26 April 2014

Sweet Stuffs


Throughout my pregnancy, I've not had "cravings" in the typical sense. Yeah, I'll randomly want something, usually Arby's, but that happened to me before I got knocked up. Usually around that time of the months...and it was usually chocolate.


I am a sugar addict. I'm completely and utterly addicted to sugary items. Most of the things I've "craved" have sugar. Are are made mostly out of sugar. So, I've actually done quite a bit of baking. Recently, I've wanted doughnuts.
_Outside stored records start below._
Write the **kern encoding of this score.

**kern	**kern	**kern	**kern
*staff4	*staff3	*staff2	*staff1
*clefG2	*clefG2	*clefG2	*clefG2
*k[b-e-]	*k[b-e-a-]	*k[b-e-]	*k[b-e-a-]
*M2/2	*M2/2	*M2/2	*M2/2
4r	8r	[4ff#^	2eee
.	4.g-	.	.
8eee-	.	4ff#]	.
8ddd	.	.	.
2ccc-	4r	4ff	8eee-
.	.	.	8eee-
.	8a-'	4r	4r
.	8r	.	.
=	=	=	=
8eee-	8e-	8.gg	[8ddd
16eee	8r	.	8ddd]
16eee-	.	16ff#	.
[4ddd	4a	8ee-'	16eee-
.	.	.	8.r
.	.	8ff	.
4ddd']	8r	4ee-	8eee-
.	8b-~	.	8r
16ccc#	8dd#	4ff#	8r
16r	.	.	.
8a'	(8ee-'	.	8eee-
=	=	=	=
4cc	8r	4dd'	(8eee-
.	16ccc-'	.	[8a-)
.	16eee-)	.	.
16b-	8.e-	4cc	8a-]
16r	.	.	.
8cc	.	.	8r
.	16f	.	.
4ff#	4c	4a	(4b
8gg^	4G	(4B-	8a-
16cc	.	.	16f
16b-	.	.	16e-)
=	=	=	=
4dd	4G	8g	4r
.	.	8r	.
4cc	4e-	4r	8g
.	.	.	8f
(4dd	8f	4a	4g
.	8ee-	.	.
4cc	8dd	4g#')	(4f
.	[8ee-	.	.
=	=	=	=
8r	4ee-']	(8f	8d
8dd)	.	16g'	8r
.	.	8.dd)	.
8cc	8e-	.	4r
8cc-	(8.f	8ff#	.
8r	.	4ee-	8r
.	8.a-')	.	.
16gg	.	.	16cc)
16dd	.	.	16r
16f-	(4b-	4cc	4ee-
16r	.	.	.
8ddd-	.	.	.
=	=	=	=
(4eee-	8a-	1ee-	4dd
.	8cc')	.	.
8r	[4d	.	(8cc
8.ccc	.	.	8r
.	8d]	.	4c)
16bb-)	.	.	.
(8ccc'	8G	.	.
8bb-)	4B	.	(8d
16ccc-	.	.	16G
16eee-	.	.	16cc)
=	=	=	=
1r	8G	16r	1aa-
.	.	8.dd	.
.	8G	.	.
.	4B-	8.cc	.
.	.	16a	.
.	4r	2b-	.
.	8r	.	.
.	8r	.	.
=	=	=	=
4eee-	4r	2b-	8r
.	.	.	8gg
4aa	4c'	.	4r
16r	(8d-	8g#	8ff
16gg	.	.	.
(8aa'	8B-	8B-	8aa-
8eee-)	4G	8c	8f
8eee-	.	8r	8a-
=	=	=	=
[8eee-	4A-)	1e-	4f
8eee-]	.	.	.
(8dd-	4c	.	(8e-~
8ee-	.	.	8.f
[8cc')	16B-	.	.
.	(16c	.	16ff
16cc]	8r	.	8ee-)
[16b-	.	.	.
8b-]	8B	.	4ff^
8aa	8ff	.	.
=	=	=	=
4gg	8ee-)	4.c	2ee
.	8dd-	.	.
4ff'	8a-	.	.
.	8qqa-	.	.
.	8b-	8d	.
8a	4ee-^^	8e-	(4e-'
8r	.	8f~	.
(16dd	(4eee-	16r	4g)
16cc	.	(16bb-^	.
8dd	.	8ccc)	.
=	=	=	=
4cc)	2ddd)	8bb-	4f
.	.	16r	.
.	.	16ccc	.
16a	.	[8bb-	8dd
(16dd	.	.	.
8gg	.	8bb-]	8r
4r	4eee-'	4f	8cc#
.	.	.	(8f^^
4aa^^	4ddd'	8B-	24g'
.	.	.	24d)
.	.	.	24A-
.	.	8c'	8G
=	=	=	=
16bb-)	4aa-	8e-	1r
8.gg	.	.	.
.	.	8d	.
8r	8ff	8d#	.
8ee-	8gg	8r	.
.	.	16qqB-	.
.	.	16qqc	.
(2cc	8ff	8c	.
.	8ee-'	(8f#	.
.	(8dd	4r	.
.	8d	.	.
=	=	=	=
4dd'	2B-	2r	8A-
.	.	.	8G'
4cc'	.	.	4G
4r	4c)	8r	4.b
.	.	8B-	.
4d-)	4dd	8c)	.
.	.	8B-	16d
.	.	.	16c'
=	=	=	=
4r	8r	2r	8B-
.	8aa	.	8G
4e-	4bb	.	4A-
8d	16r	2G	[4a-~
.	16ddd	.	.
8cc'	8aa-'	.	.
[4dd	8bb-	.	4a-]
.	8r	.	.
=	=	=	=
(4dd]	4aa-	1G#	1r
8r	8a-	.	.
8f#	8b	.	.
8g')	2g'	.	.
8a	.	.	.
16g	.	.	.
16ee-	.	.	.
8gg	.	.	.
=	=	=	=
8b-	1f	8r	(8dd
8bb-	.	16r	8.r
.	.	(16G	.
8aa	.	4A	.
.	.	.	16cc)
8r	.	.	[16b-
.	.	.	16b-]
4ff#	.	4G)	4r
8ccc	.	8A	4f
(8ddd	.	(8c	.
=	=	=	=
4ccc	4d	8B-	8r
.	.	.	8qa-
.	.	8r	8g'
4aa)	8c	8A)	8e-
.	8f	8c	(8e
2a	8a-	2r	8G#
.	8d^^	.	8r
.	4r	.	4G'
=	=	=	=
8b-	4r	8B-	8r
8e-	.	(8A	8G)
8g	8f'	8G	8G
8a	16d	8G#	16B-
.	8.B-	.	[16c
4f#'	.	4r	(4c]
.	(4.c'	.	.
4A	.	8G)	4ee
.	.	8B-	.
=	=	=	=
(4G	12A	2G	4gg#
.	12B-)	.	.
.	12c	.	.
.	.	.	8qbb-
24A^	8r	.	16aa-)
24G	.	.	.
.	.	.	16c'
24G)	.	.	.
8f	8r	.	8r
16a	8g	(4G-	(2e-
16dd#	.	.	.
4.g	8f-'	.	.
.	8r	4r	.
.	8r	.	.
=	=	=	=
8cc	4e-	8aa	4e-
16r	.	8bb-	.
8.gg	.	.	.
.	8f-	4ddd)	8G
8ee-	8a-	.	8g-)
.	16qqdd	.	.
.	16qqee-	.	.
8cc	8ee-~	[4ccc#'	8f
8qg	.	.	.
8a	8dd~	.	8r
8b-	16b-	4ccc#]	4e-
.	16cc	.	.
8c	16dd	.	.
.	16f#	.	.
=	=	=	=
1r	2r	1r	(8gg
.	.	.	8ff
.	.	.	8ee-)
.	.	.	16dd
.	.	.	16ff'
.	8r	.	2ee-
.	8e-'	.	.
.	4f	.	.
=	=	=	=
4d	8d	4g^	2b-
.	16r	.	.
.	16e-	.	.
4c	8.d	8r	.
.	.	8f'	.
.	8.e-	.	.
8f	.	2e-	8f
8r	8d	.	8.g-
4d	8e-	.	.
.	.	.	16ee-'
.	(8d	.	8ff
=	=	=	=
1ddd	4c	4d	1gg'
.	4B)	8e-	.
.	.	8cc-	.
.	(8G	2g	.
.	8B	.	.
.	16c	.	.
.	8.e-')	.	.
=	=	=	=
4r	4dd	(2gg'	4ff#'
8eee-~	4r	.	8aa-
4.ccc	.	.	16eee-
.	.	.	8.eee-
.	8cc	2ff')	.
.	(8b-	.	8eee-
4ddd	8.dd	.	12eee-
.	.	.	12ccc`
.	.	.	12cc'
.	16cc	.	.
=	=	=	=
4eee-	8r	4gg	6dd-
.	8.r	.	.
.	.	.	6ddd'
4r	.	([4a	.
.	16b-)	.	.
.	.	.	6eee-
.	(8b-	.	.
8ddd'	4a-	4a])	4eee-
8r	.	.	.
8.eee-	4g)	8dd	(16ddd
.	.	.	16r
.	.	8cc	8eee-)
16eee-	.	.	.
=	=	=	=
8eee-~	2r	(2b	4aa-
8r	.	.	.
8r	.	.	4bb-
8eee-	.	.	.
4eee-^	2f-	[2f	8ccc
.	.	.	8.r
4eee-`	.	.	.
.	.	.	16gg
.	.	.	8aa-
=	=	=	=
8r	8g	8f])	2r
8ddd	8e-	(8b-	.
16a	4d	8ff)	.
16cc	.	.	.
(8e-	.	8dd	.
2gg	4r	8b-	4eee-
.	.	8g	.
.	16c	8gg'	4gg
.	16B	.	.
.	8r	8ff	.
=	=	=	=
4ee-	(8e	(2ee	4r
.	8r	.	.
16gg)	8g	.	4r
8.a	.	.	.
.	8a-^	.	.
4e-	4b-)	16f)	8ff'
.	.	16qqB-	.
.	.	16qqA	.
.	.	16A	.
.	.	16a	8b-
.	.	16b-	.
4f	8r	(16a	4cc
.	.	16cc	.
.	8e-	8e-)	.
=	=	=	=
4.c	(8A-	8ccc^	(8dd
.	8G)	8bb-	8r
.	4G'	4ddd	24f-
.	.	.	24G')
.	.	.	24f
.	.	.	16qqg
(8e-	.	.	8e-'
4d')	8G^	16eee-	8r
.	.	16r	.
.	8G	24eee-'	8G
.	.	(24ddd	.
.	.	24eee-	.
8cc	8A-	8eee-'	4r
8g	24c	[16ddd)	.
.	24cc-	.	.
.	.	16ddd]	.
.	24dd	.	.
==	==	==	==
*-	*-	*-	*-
I always get random cravings for doughnuts. Usually when there's no doughnut place in sight. (Except that one time when I was in Boston when I was 13 and I desperately wanted a doughnut and no one would let me have one.) Anyways, I usually want a doughnut after three pm and all the doughnut shops in town (there are several) are closed. The first time I craved doughnuts, I went to local food store and got some of their Krispie Cream doughnuts. They fulfilled my craving and I was happy.

However, I thought: there must be a healthier way to eat a doughnut, right?

Then I remembered: Baked doughnuts.

I'd need a doughnut pan. I didn't have one, hence why I'd never tried it before. So, I logged onto Amazon, used the last of my credit card reward points and happily bought two doughnut pans and a doughnut cutter for when I decided I'd like to tackle yeast doughnuts myself.



I also got a cookbook all about doughnuts: Doughnuts: Simple and Delicious Recipes to Make at Home. 

So, I was amped up to make doughnuts.

Then I read the cookbook.

It called for things I'd a) never find in the tiny town I live in (I can't even find white whole wheat flour, people) and b) whole milk (that I can find easily now that I know it's not called whole milk, but vitamin D milk).

Also, the recipes all made way too many doughnuts for me to eat alone, so I took to my old fall back: Pinterest.

That's where I found the recipe I decided to use. Reasons I decided to use it: a) it didn't call for any special flour; b) it didn't call for any special type of sugar; c) it claimed to make only 10 doughnuts; and d) it didn't call for whole milk except in the glaze, which I figured I could fudge with skim.

So, I made these doughnuts.

They were good.

They were actually really easy to make.

Pilot Boy came home and announced, "Wow, these are good!"

I did learn a few things the first time I made them.

1. Use actual buttermilk. I've never actually bought buttermilk before, but since I was going to the store to get real butter for these babies (the fake stuff doesn't brown as nice, tragically) I decided I'd get some buttermilk. And man, they taste better with the real thing as opposed to when you milk the milk you have with vinegar. (or maybe I'm just mental, I'm not sure)

2. Don't make the glaze in a pie plate. Also, cut the glaze recipe in half.

The second time I made doughnuts, I wanted to make non-chocolate cake ones. I went with the other recipe on posted on Joy the Baker: Brown Butter Doughnuts.

They were not as good as the chocolate and I doubt I'll make them again. I'm not sure what went wrong, as once more I followed the directions and didn't do my own thing, but they were chewy and tasted horrid. I also made a batch of chocolate ones and froze the dough I didn't use (will I ever use it? I don't know. More than likely not, but I was tried and didn't feel like making more doughnuts.) The Brown Butter Doughnuts recipes claims to make six, but I got almost eight, thus why I began the chocolate ones when I wasn't going to, but then I did.

Anyways, I can vouch the chocolate baked doughnuts are awesome.


The other thing I've recently been making often is cookie dough balls. Frozen cookie dough balls. I like these because they are sugar, chocolate, and cold. And they are small so you don't feel like you're eating a whole bunch when you chow down on four or five of the tiny balls. I cut the recipe in half, as I don't have room in my freezer for a full batch. They are really good on a hot day.